New Android Malware written in Kotlin found on Play Store stealing data

Just another day with just another Android malware hosted on Google Play Store targeting unsuspecting users – But this time, the malware is written in Kotlin, a statically-typed programming language.

Androidos_Bkotklind.Hrx malware

The IT security researchers at Trend Micro have discovered an Android malware Androidos_Bkotklind.Hrx on Google Play Store hiding behind a utility app called “Swift Cleaner.” The app claims to clean and optimize Android devices but in reality, it installs malware and steals data and performs other malicious acts including click ad fraud, SMS sending, URL forwarding and sign up users for premium SMS service without the permission or knowledge of the victim.

According to Trend Micro’s blog post, once the Swift Cleaner is launched, the malware sends device information to its remote server and initiate tasks including sending SMS to a specified number, executing WAP (wireless application protocol) task that lets malware collect wireless network related information and injects a Javascript that allows the malware to secretly steal the device’s data –  All this is done after receiving tasks through command and control center (C&C).

New Android Malware written in Kotlin found on Play Store stealing data
Screenshot for the infected app (Via: Trend Micro / PlayStore)

Moreover, the malware uploads the information of the victim’s service provider, login credentials and CAPTCHA images to the C&C server which is then processed by attackers to sign the victim up for premium SMS service subscription that costs them money.

What is Kotlin?

Koltin is an open-source programming language for modern multiplatform applications.

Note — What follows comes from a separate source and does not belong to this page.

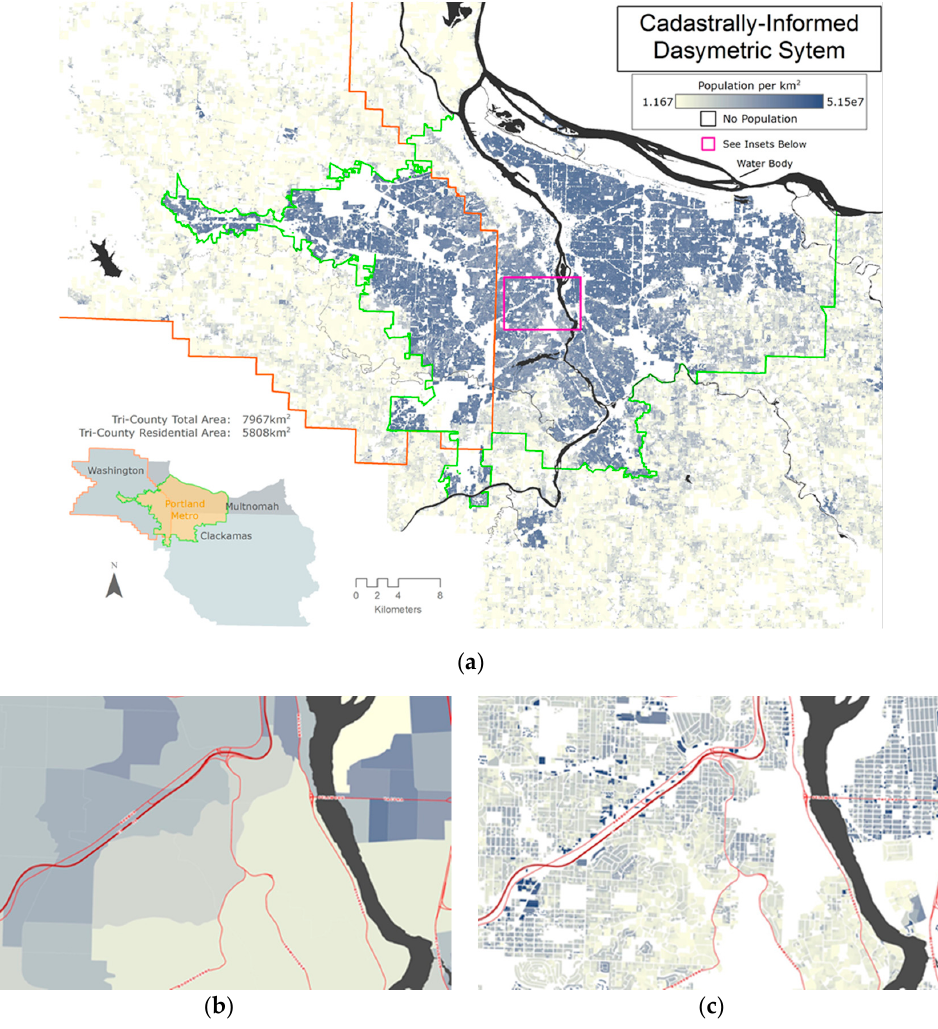
Figure 1. ( a ) ( Above ) the cadastrally-informed dasymetric map of the Portland Metropolitan region; ( b ) ( Left ) choropleth map of population density (population of Census Block Group divided by area of Census Block Group); and ( c ) ( Right ) dasymetric map of population density.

In May 2017, Google announced Kotlin as a first-class language for writing Android apps which is being used by prominent apps including Netflix, Pinterest, and Twitter. 

This is the first time that a malware is written in Koltin programming language. According to Lorin Wu, a mobile threats analyst with Trend Micro, “It’s still unknown if the abovementioned features of Kotlin can make a difference when creating malware.” 

Malware removed

Trend Micro reported their findings to Google who acknowledged the presence of malware and removed it from Play Store. The app had only 1,000-5,000 installs, however, there have been several incidents in the recent past in which tons of malware-infected apps successfully made it on to Play Store and infected millions of devices without raising any suspicion.

Therefore, Android users need to be vigilant and scan their device with an updated security software.